EXERCISE PROMPT | Copy every line of text in each of the records below, character for character, keeping the same line breaks.

SOURCE INFORMATION |
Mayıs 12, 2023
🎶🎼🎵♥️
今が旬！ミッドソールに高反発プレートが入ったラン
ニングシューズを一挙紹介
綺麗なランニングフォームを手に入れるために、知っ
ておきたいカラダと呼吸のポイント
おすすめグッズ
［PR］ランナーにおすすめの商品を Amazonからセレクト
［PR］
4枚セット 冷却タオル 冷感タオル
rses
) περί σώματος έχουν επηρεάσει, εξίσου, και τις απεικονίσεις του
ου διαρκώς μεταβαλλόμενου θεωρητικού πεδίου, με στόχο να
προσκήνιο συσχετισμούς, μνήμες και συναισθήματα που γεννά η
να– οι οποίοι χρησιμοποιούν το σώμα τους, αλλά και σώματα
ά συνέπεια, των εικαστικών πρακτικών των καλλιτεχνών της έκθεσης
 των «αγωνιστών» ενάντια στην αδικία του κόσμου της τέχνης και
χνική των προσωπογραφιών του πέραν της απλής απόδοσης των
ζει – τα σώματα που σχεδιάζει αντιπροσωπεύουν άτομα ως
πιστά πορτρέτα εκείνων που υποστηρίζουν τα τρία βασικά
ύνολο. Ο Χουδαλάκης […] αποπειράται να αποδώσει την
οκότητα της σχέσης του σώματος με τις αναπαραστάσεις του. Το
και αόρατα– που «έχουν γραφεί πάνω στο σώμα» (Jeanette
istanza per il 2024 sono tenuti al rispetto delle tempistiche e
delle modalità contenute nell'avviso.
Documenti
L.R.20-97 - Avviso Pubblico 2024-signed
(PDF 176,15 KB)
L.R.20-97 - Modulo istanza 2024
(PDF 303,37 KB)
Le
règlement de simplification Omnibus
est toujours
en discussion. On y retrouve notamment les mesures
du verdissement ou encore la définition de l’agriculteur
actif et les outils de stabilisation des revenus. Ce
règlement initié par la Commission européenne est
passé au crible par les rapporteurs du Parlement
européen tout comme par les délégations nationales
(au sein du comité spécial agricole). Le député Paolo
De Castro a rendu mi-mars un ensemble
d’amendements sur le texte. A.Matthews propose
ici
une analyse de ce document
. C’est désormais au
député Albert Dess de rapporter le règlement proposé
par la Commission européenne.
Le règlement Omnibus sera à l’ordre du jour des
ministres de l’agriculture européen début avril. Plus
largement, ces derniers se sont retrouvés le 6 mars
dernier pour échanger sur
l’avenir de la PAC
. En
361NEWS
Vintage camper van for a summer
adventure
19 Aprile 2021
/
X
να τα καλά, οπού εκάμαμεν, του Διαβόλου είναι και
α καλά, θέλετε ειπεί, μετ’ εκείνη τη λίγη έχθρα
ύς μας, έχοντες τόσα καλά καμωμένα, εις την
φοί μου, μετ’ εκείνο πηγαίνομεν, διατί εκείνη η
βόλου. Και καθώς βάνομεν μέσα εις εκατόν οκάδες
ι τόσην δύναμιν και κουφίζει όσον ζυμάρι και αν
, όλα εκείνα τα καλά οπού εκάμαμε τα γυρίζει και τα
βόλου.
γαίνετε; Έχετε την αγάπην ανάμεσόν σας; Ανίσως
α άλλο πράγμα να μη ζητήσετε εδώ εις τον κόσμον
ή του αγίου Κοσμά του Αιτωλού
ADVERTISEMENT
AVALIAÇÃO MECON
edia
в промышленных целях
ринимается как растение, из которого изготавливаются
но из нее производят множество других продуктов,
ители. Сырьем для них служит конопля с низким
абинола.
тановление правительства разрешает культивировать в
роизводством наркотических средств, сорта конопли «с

TASK ANSWER |
Mayıs 12, 2023
🎶🎼🎵♥️
今が旬！ミッドソールに高反発プレートが入ったラン
ニングシューズを一挙紹介
綺麗なランニングフォームを手に入れるために、知っ
ておきたいカラダと呼吸のポイント
おすすめグッズ
［PR］ランナーにおすすめの商品を Amazonからセレクト
［PR］
4枚セット 冷却タオル 冷感タオル
rses
) περί σώματος έχουν επηρεάσει, εξίσου, και τις απεικονίσεις του
ου διαρκώς μεταβαλλόμενου θεωρητικού πεδίου, με στόχο να
προσκήνιο συσχετισμούς, μνήμες και συναισθήματα που γεννά η
να– οι οποίοι χρησιμοποιούν το σώμα τους, αλλά και σώματα
ά συνέπεια, των εικαστικών πρακτικών των καλλιτεχνών της έκθεσης
 των «αγωνιστών» ενάντια στην αδικία του κόσμου της τέχνης και
χνική των προσωπογραφιών του πέραν της απλής απόδοσης των
ζει – τα σώματα που σχεδιάζει αντιπροσωπεύουν άτομα ως
πιστά πορτρέτα εκείνων που υποστηρίζουν τα τρία βασικά
ύνολο. Ο Χουδαλάκης […] αποπειράται να αποδώσει την
οκότητα της σχέσης του σώματος με τις αναπαραστάσεις του. Το
και αόρατα– που «έχουν γραφεί πάνω στο σώμα» (Jeanette
istanza per il 2024 sono tenuti al rispetto delle tempistiche e
delle modalità contenute nell'avviso.
Documenti
L.R.20-97 - Avviso Pubblico 2024-signed
(PDF 176,15 KB)
L.R.20-97 - Modulo istanza 2024
(PDF 303,37 KB)
Le
règlement de simplification Omnibus
est toujours
en discussion. On y retrouve notamment les mesures
du verdissement ou encore la définition de l’agriculteur
actif et les outils de stabilisation des revenus. Ce
règlement initié par la Commission européenne est
passé au crible par les rapporteurs du Parlement
européen tout comme par les délégations nationales
(au sein du comité spécial agricole). Le député Paolo
De Castro a rendu mi-mars un ensemble
d’amendements sur le texte. A.Matthews propose
ici
une analyse de ce document
. C’est désormais au
député Albert Dess de rapporter le règlement proposé
par la Commission européenne.
Le règlement Omnibus sera à l’ordre du jour des
ministres de l’agriculture européen début avril. Plus
largement, ces derniers se sont retrouvés le 6 mars
dernier pour échanger sur
l’avenir de la PAC
. En
361NEWS
Vintage camper van for a summer
adventure
19 Aprile 2021
/
X
να τα καλά, οπού εκάμαμεν, του Διαβόλου είναι και
α καλά, θέλετε ειπεί, μετ’ εκείνη τη λίγη έχθρα
ύς μας, έχοντες τόσα καλά καμωμένα, εις την
φοί μου, μετ’ εκείνο πηγαίνομεν, διατί εκείνη η
βόλου. Και καθώς βάνομεν μέσα εις εκατόν οκάδες
ι τόσην δύναμιν και κουφίζει όσον ζυμάρι και αν
, όλα εκείνα τα καλά οπού εκάμαμε τα γυρίζει και τα
βόλου.
γαίνετε; Έχετε την αγάπην ανάμεσόν σας; Ανίσως
α άλλο πράγμα να μη ζητήσετε εδώ εις τον κόσμον
ή του αγίου Κοσμά του Αιτωλού
ADVERTISEMENT
AVALIAÇÃO MECON
edia
в промышленных целях
ринимается как растение, из которого изготавливаются
но из нее производят множество других продуктов,
ители. Сырьем для них служит конопля с низким
абинола.
тановление правительства разрешает культивировать в
роизводством наркотических средств, сорта конопли «с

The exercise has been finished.